What are your favorite Lebanese Metal bands of all time? If you had to split an album with one, who would it be and why?
Lilas: To be honest, we enjoyed sharing the stage with most of our fellow brothers from the Lebanese scene and we are grateful to some who actually supported us along the way, so to pick one would not be fair… we would make a Lebanese metal bands mash up hehe.
We love Metal subculture like H.P Lovecraft fiction, mythology about ghosts, demons and witches. Tell us some interesting things you like from the Metal subculture.
Lilas: Ah yes our lead guitarist Shery Bechara is huge fan of H.P lovecraft especially Cuthulu stories, she also got a tattoo of cuthulu!

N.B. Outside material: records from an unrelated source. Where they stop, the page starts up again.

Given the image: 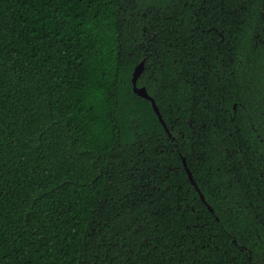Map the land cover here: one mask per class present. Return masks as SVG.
Returning a JSON list of instances; mask_svg holds the SVG:
<instances>
[{
	"label": "trees",
	"instance_id": "trees-1",
	"mask_svg": "<svg viewBox=\"0 0 264 264\" xmlns=\"http://www.w3.org/2000/svg\"><path fill=\"white\" fill-rule=\"evenodd\" d=\"M262 8L0 0V264H264Z\"/></svg>",
	"mask_w": 264,
	"mask_h": 264
},
{
	"label": "snow or ice",
	"instance_id": "snow-or-ice-1",
	"mask_svg": "<svg viewBox=\"0 0 264 264\" xmlns=\"http://www.w3.org/2000/svg\"><path fill=\"white\" fill-rule=\"evenodd\" d=\"M171 2L172 0H138V3L143 5L146 11H151L153 6H160L161 4H169ZM260 2L261 4H264V0H260ZM241 3H243V0H241ZM244 7L246 8L247 5H244ZM261 11L264 12V8H262ZM262 143H264V141H262ZM262 174H264V170H262ZM114 227L116 228V233L114 234L113 243L102 245L103 251L106 254H110L112 252H115L116 249H121V252L126 253L125 255L126 260L129 258H135L139 256L141 254L140 250L135 245V237L138 236L139 233H136L135 235L131 232L127 233V236L129 237V240L132 241V243H130L129 247L125 249L122 247V244L119 241L115 240L116 235H120V240H123L122 233L124 232V224L123 223L114 224ZM145 247L148 248V252L155 251V245L153 244L145 245ZM164 251H166V249L161 248L160 252L162 253ZM148 252L144 253L145 257L148 256ZM109 259L110 260L112 259L111 255H109Z\"/></svg>",
	"mask_w": 264,
	"mask_h": 264
},
{
	"label": "water",
	"instance_id": "water-1",
	"mask_svg": "<svg viewBox=\"0 0 264 264\" xmlns=\"http://www.w3.org/2000/svg\"><path fill=\"white\" fill-rule=\"evenodd\" d=\"M144 66H145V62L143 61V62H141L138 66H136V68H135V71H134V73H133V79H132L133 90H134V92H135L138 96H140V97H142V98H145V99L151 101L152 106H153V109H154L155 113L157 114V116H158L160 122L164 125L165 129L169 132V130H168V128H167V126H166V124H165V122H164V120H163V117H162V115H161V112H160V110H159V108H158V106H157L155 100H154V99L148 94L147 89H146L145 87H138V85H137V83H138V79H139V77L141 76V74H142L143 71H144ZM183 165H184V167H185V170H186V172H187V174H188V176H189V179H190L191 183L194 185V187H195V188L197 189V191L199 192V194H200V196H201V199H202L204 202H206V199H205L204 195L202 194V192L200 191V189H199V187H198V184H197L196 181L194 180L193 174H192V172H191V170H190V168H189V166H188L187 161H186L185 158H183ZM208 207H209V209H210L211 211H213L212 208H211L210 206H208Z\"/></svg>",
	"mask_w": 264,
	"mask_h": 264
},
{
	"label": "flooded vegetation",
	"instance_id": "flooded-vegetation-1",
	"mask_svg": "<svg viewBox=\"0 0 264 264\" xmlns=\"http://www.w3.org/2000/svg\"><path fill=\"white\" fill-rule=\"evenodd\" d=\"M235 107H236V106H235ZM257 264H263V263L259 262V263H257Z\"/></svg>",
	"mask_w": 264,
	"mask_h": 264
}]
</instances>
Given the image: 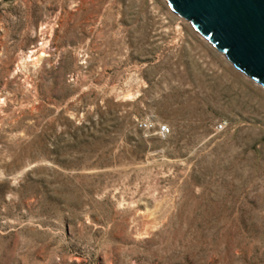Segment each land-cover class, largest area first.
I'll use <instances>...</instances> for the list:
<instances>
[{
    "label": "rangeland",
    "instance_id": "rangeland-1",
    "mask_svg": "<svg viewBox=\"0 0 264 264\" xmlns=\"http://www.w3.org/2000/svg\"><path fill=\"white\" fill-rule=\"evenodd\" d=\"M0 264H264V88L167 0H0Z\"/></svg>",
    "mask_w": 264,
    "mask_h": 264
},
{
    "label": "water",
    "instance_id": "water-1",
    "mask_svg": "<svg viewBox=\"0 0 264 264\" xmlns=\"http://www.w3.org/2000/svg\"><path fill=\"white\" fill-rule=\"evenodd\" d=\"M238 70L264 88V0H167Z\"/></svg>",
    "mask_w": 264,
    "mask_h": 264
},
{
    "label": "built area",
    "instance_id": "built-area-1",
    "mask_svg": "<svg viewBox=\"0 0 264 264\" xmlns=\"http://www.w3.org/2000/svg\"><path fill=\"white\" fill-rule=\"evenodd\" d=\"M218 128L222 129L223 128V123H219ZM161 131L165 132V134L168 132V128L166 127V125L161 127Z\"/></svg>",
    "mask_w": 264,
    "mask_h": 264
}]
</instances>
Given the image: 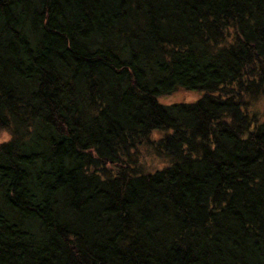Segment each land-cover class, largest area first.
Segmentation results:
<instances>
[{
    "label": "trees",
    "instance_id": "1",
    "mask_svg": "<svg viewBox=\"0 0 264 264\" xmlns=\"http://www.w3.org/2000/svg\"><path fill=\"white\" fill-rule=\"evenodd\" d=\"M263 93L264 0H0V264H264Z\"/></svg>",
    "mask_w": 264,
    "mask_h": 264
},
{
    "label": "rangeland",
    "instance_id": "2",
    "mask_svg": "<svg viewBox=\"0 0 264 264\" xmlns=\"http://www.w3.org/2000/svg\"><path fill=\"white\" fill-rule=\"evenodd\" d=\"M203 95L202 91H190L185 89H178L170 95L160 96L158 98L159 103L163 105H169L174 103H193L198 100ZM247 110L250 113H256L258 117V122L264 121V93L257 99L252 101ZM157 134L154 133V137ZM6 137V138H5ZM10 135L8 132L0 133V143L9 140ZM147 146L140 148V160L141 162L151 171L152 169L159 168L163 166L164 162L160 158L154 156L151 152L148 151Z\"/></svg>",
    "mask_w": 264,
    "mask_h": 264
},
{
    "label": "clouds",
    "instance_id": "3",
    "mask_svg": "<svg viewBox=\"0 0 264 264\" xmlns=\"http://www.w3.org/2000/svg\"><path fill=\"white\" fill-rule=\"evenodd\" d=\"M6 138V137H5Z\"/></svg>",
    "mask_w": 264,
    "mask_h": 264
}]
</instances>
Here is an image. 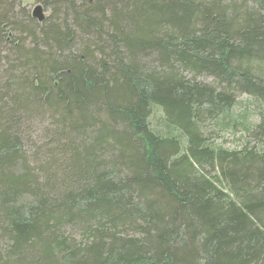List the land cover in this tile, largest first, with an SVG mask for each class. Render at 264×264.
I'll use <instances>...</instances> for the list:
<instances>
[{
    "label": "trees",
    "instance_id": "trees-1",
    "mask_svg": "<svg viewBox=\"0 0 264 264\" xmlns=\"http://www.w3.org/2000/svg\"><path fill=\"white\" fill-rule=\"evenodd\" d=\"M45 4L0 0V264H264V0Z\"/></svg>",
    "mask_w": 264,
    "mask_h": 264
},
{
    "label": "rangeland",
    "instance_id": "rangeland-1",
    "mask_svg": "<svg viewBox=\"0 0 264 264\" xmlns=\"http://www.w3.org/2000/svg\"><path fill=\"white\" fill-rule=\"evenodd\" d=\"M46 1L51 0H21V8H24L30 15L36 13L37 8L41 9V15L43 20L40 21L38 17L35 16V20L38 23H42L47 20L52 13L51 8L45 4ZM50 3V2H49ZM201 82L210 83L211 79L201 77L199 78ZM258 105L254 102V100L247 95H240L238 98V104L235 108V112L237 115H243V113L249 112L250 114V121L255 123L258 119ZM159 118V116H157ZM206 134L209 136L210 140L213 144L217 146H221L225 149L229 150H241L245 147L246 141L248 140L246 132L242 129V127H238L237 129H228L220 131L218 129H213L210 127H205ZM253 145V144H252ZM211 176H214V173H211Z\"/></svg>",
    "mask_w": 264,
    "mask_h": 264
},
{
    "label": "water",
    "instance_id": "water-1",
    "mask_svg": "<svg viewBox=\"0 0 264 264\" xmlns=\"http://www.w3.org/2000/svg\"><path fill=\"white\" fill-rule=\"evenodd\" d=\"M35 16L38 17V19H39L40 21L43 20V17H42V15H41V9H40V8H37L36 13L33 15V18H35Z\"/></svg>",
    "mask_w": 264,
    "mask_h": 264
}]
</instances>
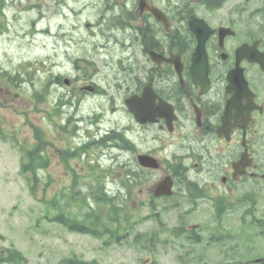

We are all interested in mythologies it helps our creativity and imagination, our band’s name was inspired from Greek mythology of sirens luring sailors with their seductive beauty and enchanting voices to their doom so you can tell how much we are involved in such themes.
Any female musicians from the region (Lebanon/Middle East) you’d like to cooperate with?
Lilas: Nancy Ajram jkn… You know it is quite unfortunate that the Arab world has few known female musicians; during our time in Casablanca, we met an incredible talented metal vocalist from Alchemy band!
Finally, what are you listening to nowadays? We won’t judge if it’s Baby Metal!
Lilas: Lately we have been trying to discover new bands, new interesting and peculiar genres, so let us say anything that is more aesthetic and inspirational. Each one of us comes from different musical backgrounds. This means our taste in music varies but we all listen to metal (obviously) such as Gojira, Opeth and Lamb of God to name a few. Other genres include Rock, Jazz, Electronic music and Rap and classical.